As a Canadian, I am not sure why there is this national amnesia with our cousins to the south. Yes, there were certainly other drinks. I recommend highly the chapter on apples in Michael Pollen’s book The Botany of Desire which explains how apples were an important pioneer resource for milder cider, hard applejack as well as the sterilizing properties of alcohol. There was also a strong tradition especially at the frontier wherever it was found for home made fermentables and distilled booze. The Whiskey Rebellion of the 1790s in western Pennsylvania is called that for a good reason. But there also seems, despite the available record of ale production, a need to link light lager introduced to America in the 1830s and ’40s as being somehow something of a more American brewing genesis – even though pale light lager was at the time an unwelcome immigrants’ beverage that led to its own share of troubles. We also forget how few Americans there were in the colonial and Revolutionary times and how little of the present US they had actually settled. Beer is always part and product of a larger and a peaceful sort of economy.
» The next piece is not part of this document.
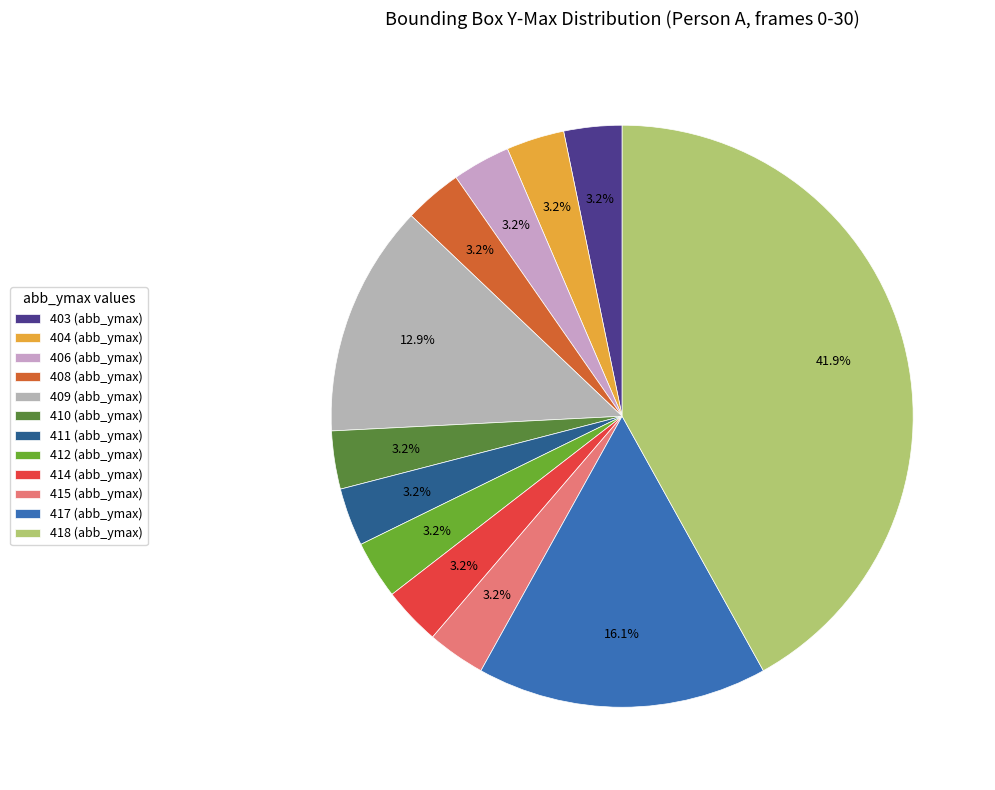

How many segments does this pie chart have?

12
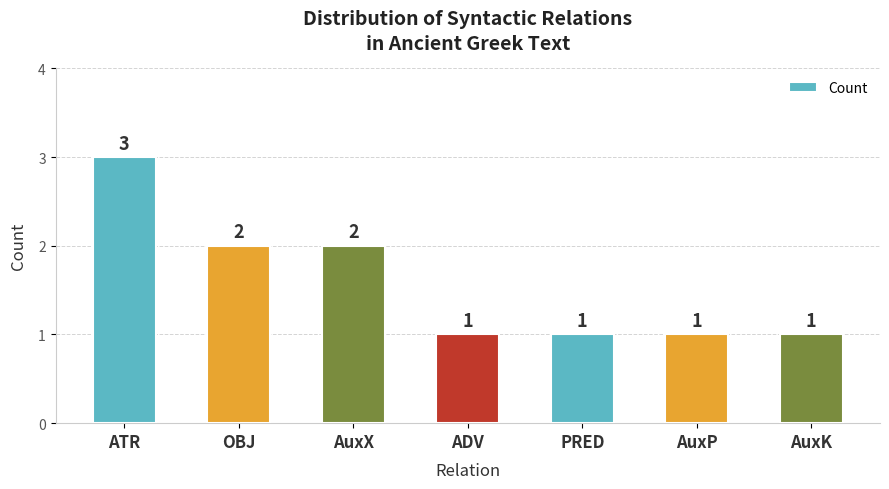

How many categories are shown in the chart?

7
American beer history is 200 years older that some would say – and far more complexly interesting, too. Last night I got to annotate a brewer’s log for an 1833 pale ale that, with a little more research, could likely be drilled down to where the field where the malt was grown. With any luck, it will be made for sampling this fall. By a Canadian brewer with pre-Revolutionary connections I won’t get into now. With a bit more luck, more of these brewing account books and day logs will be found and the actual pre-lager history of the US can be described.
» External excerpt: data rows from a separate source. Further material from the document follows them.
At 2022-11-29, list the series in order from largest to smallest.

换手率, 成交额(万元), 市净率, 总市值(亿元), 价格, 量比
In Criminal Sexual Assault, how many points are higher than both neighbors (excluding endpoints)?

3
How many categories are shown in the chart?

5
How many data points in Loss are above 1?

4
Not Beer: A Short Drive Into Prince Edward County

pecwine1-1

A holiday Monday. After all the frothing at the mouth madness of rabid Canadian nationalism stoked the day before, I found myself needing to clear out the house so that badly needed napping by others might occur. Given this was the weekend of our national holiday, the bridges to the USA were, by all accounts, gridlocked with loyal Canadians seeking US prices. So I drove west. Looking for wine.

“Traitor!” I hear you say. For your information I even drove past a brewery. Because my goal was a set of wineries in southwest Prince Edward County: Norman Hardie, Closson Chase and Huff. I picked up a few bottles at each but, unlike beer, can’t really open a few to share some thoughts. This pinot noir seems to be well thought of. Picked up a couple of this five year old merlot from Huff but it’s not like I sat around and had the equivalent of a few pints of beer before making the decision. The nice folk at Closson Chase did pour me a splash of this white after I bought two – as they plied my kids with Freezees, a nice touch – and it was pretty fine stuff. But it is not like I could tell you whether it was better than the next bottle over or the wine like it made two wineries over. But I think I need to know more especially as this small wine region is at my doorstep so I might as well add the odd Prince Edward county wine review to mix things up hereabouts. As you know, same goes for cider and perry, too.

All this ties into the development of my small suburban vineyard. Twenty-nine vines might make a few cases of wine a year before too many vintages pass. Or a lot of jam. And it all ties to my bok choi patches out back, the 500 onions by the front step and the long greens of squash reaching out to take over the lawn. We could probably make herbed ricotta stuffed zucchini blossoms given that herself makes cheese, too. And bread. Finding out what people are making in the neighbourhood makes me want to see what I can make myself – including grapes. Heck, if I could distill legally, it would be interesting to see what home brew bourbon might be like now that I think of it.